Best of worst: Not all the stars are shining this year

July 13, 1992|By Dan Le Batard | Dan Le Batard,Miami Herald

Ozzie Smith is starting at shortstop in tomorrow's All-Star Game, his 10th consecutive All-Star start. This is not impressive, not at all. Obviously, if this tiny man can do this 10 times, it must not be that difficult to do.

No, none of the people prancing around tomorrow are impressive, with all their home runs and .300 averages and their millions of votes. Much more elite are the guys who get two or three votes only because crazy fans are A) trying to be funny or TC B) had about a dozen too many beers.

So here they are, our Anti-All-Stars. The American League will be managed by Dan Quayle. The National League will have no manager, so that things can be even. Stats are through Friday's games.

Look for some of the following guys to be wearing those spiffy Marlins uniforms next year. We don't have a designated hitter on either team, by the way, because, really now, what's the use?

NATIONAL LEAGUE

First base: St. Louis' Andres Galarraga. If his .194 average isn't a great credential, how about his 11-1 strike out-to-walk ratio (33 Ks, three BBs)?

Second base: Montreal's Bret Barberie. He hit .203 while he was up, with more errors than RBI (10 to nine). Is actually a third baseman, but we've moved him. What's he going to do? Complain?

Shortstop: Tough call between Philadelphia's Dale Sveum (.177) and New York's Junior Noboa (.130). Sveum gets nod because he has made almost three times as many errors as Noboa (eight to three), which doesn't even count the one his parents made with the spelling of their last name.

Third base: San Francisco's Matt Williams is hitting .217, has made 13 errors and strikes out once every four times up.

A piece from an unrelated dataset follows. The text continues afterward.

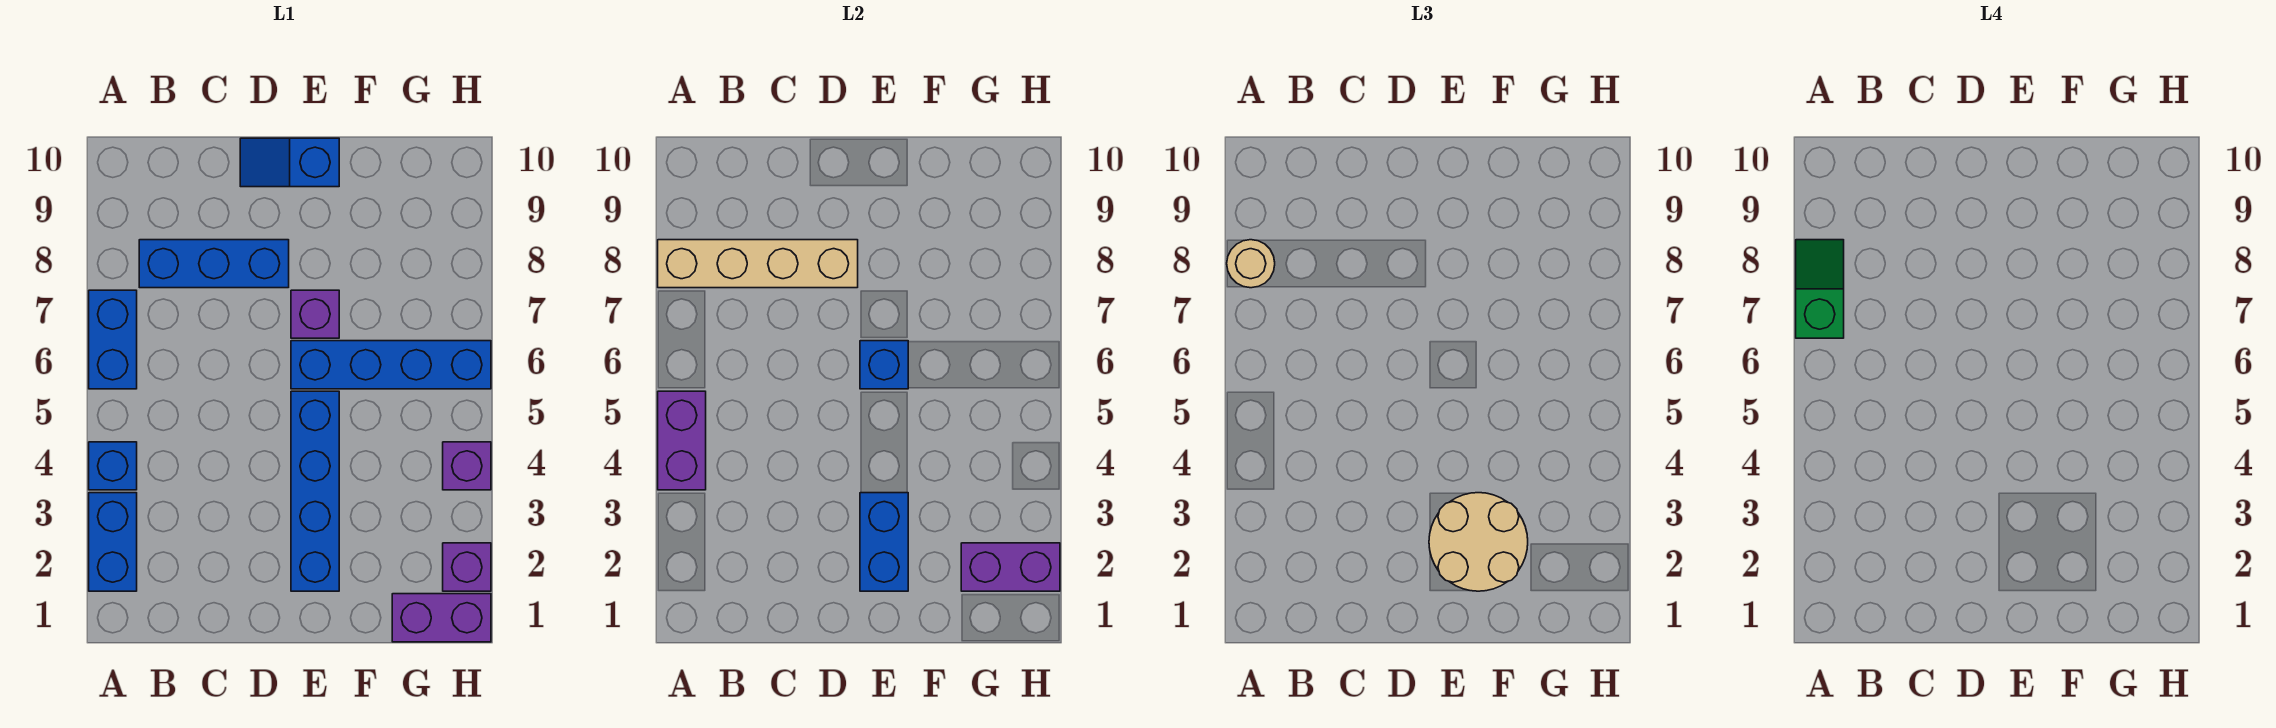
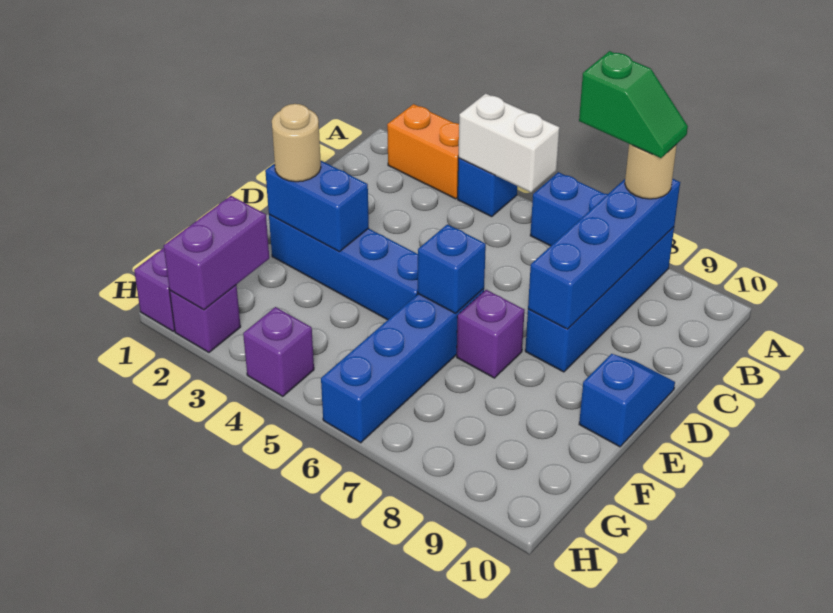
blue 1x2 brick [89,493,137,591] -> orange 1x2 brick [387,104,459,199]
purple 1x2 brick [658,391,706,490] -> white 1x2 brick [458,94,560,192]
tan 1x4 brick [658,240,858,288] -> blue 1x4 brick [528,179,680,329]
blue 1x3 brick [139,240,289,288] -> blue 1x4 brick [525,227,674,372]
tan 2x2 round brick [1429,493,1528,591] -> tan 1x1 round brick [272,104,321,182]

Catcher: Everyone except the guys in St. Louis and Philadelphia.

Outfielders: San Diego's Jerald Clark is hitting .214. St. Louis' Pedro Guerrero is hitting .221 with one homer, 16 RBI and eight extra-base hits. There are worse outfielders than Atlanta's Dave Justice (.240, seven errors) but he makes this team for his sour attitude.

Starting pitcher: You know that age-old debate about who should select the All-Star team -- fans, sportswriters, front-office types or players? It is moot here. This has to be unanimous. Philadelphia's Kyle Abbott (0-11, 5.40 ERA).

Reliever: San Francisco's Dave Righetti is 1-6, with a 5.83 ERA and as many walks as strikeouts (28).

AMERICAN LEAGUE

Catcher: Seattle's Matt Sinatro (.107 average but makes up for it by being dreadfully slow and easily injured).

First base: Baltimore's Glenn Davis. He won't be able to play, of course, because he's always injured.

Second base: Chicago's Steve Sax has a .227 average and 11 errors, not to mention the defensive range of a corpse.

Shortstop: Cleveland's Mark Lewis has made 20 errors. Or maybe 23, if you are reading this at night.

Third base: California's Gary Gaetti is hitting .223 with 17 errors. This clubhouse will be fun with Gaetti and Lewis. They will toss a ball around playfully and accidentally kill Glenn Davis.

Outfielders: Milwaukee's Greg Vaughn is up to .208 after a recent offensive outburst. New York's Jesse Barfield is hurt but makes our team anyway because you can't ignore someone who is hitting .137 with twice as many strikeouts as hits (27 to 13). Texas' Kevin Reimer is a super hitter (.289), but he makes our team because we want to have an outfielder with eight errors to put behind Lewis and Gaetti. It will be great fun with our ...

Starting pitcher: Cleveland's Jack Armstrong (2-12, 5.40 ERA), who is right-handed and allows everyone to pull everything toward, if not over, Lewis, Gaetti and Reimer.

Reliever: Baltimore's Mike Flanagan has appeared in more games than all but two Baltimore relievers and has still managed an 0-0 record. That he hasn't lost a game is a miracle given his 9.30 ERA.

The National League would win, of course, on a soft grounder that scoots through the legs of Gaetti, under the glove of Lewis and somehow manages to hit Glenn Davis in the face. The AL had a chance to win in the ninth, but the manager inexplicably called a squeeze play with two outs and no one on.